* _SELECTED PASSAGE_
%%

Want proof that the U.S. is now “a soccer nation” that truly treats the sport like the rest of the world does?
It’s the wholesale, unapologetic media homerism.
Forget the social media engagement, the packed stadiums (except for that first game) or the jingoistic “USA! USA!” watch parties. We’ve seen that before.
What’s new is how this World Cup feels like the culmination of a long-term shift in expectations of how teams, particularly national teams, should be covered. Open rooting for the home team used to be frowned on in the U.S.
Now it’s expected.
The big tell: manager Mauricio Pochettino’s comments after the U.S., playing a lineup comprised mostly of backups, lost a meaningless game to Turkey in the final group stage match. The press corps dutifully asked about the team’s failings in the late 3-2 loss—it was an official World Cup game, after all, despite the lack of stakes—and reporters were harshly rebuffed by the coach.
He called one reporter’s question “weird” and said he was “confused” by the journalists’ “vibes.”
“No one congratulated us for finishing first in a very difficult group,” he said.
Using the press as a foil is a coaching tactic as old as sports media, or even Bill Belichick. And Pochettino walked back the remarks a few days later.

%%

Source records
%%

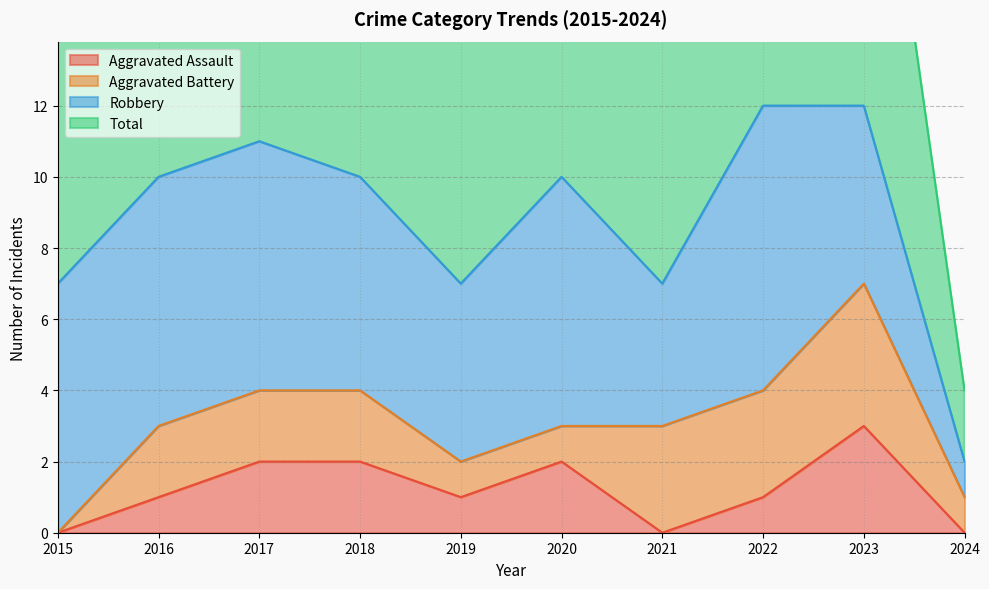

The Aggravated Assault series shows -1 at 2015. True or false?

False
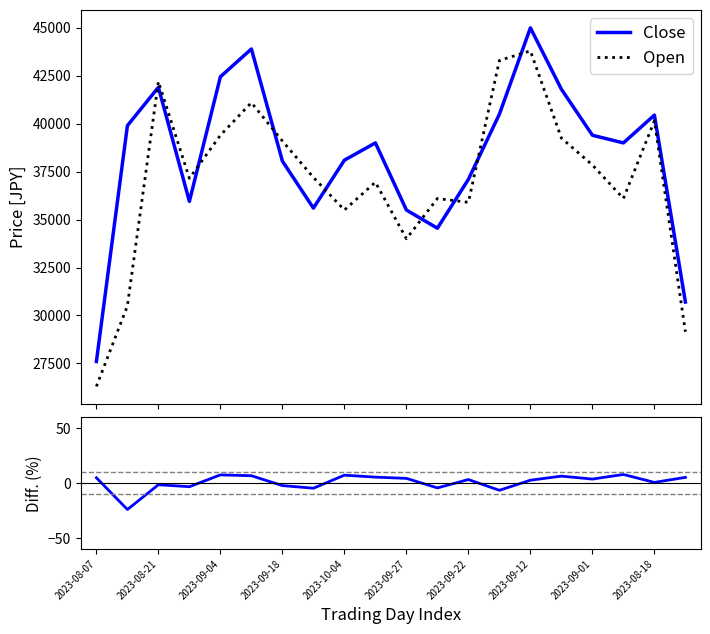

Which category has the highest value in the Diff series?

17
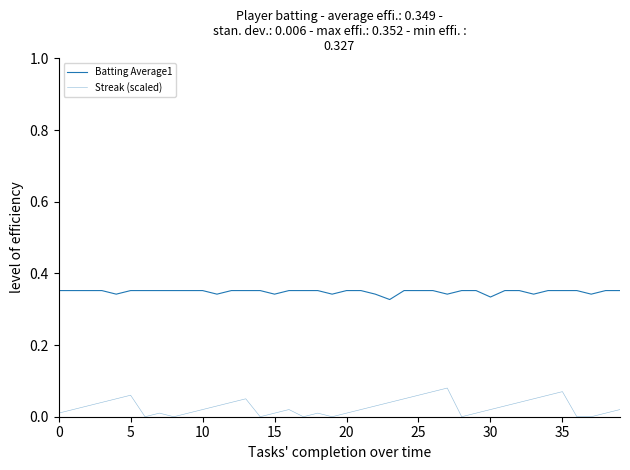

Reading left to right, list all the values displayed in this chart.

Batting Average1: 0.4	0.4	0.4	0.4	0.3	0.4	0.4	0.4	0.4	0.4	0.4	0.3	0.4	0.4	0.4	0.3	0.4	0.4	0.4	0.3	0.4	0.4	0.3	0.3	0.4	0.4	0.4	0.3	0.4	0.4	0.3	0.4	0.4	0.3	0.4	0.4	0.4	0.3	0.4	0.4
Streak (scaled): 0.0	0.0	0.0	0.0	0.1	0.1	0.0	0.0	0.0	0.0	0.0	0.0	0.0	0.1	0.0	0.0	0.0	0.0	0.0	0.0	0.0	0.0	0.0	0.0	0.1	0.1	0.1	0.1	0.0	0.0	0.0	0.0	0.0	0.1	0.1	0.1	0.0	0.0	0.0	0.0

%%

* _ASSIGNMENT 1_
In the article on U.S. soccer coverage, what was the score when the U.S. lost to Turkey?
* _ASSIGNMENT 2_
Rewrite the paragraph of the article on U.S. soccer coverage that begins "The big tell" in fewer words, keeping its main facts.
Rely only on the article on U.S. soccer coverage, not on the records.

* _EXPECTED ANSWER 1_
The U.S. lost 3-2.

* _EXPECTED ANSWER 2_
The clearest sign came after a U.S. lineup made up mostly of backups lost 3-2 late to Turkey in a meaningless final group stage match. Because it was still an official World Cup game, reporters asked about the team's failings, and manager Mauricio Pochettino harshly rebuffed them.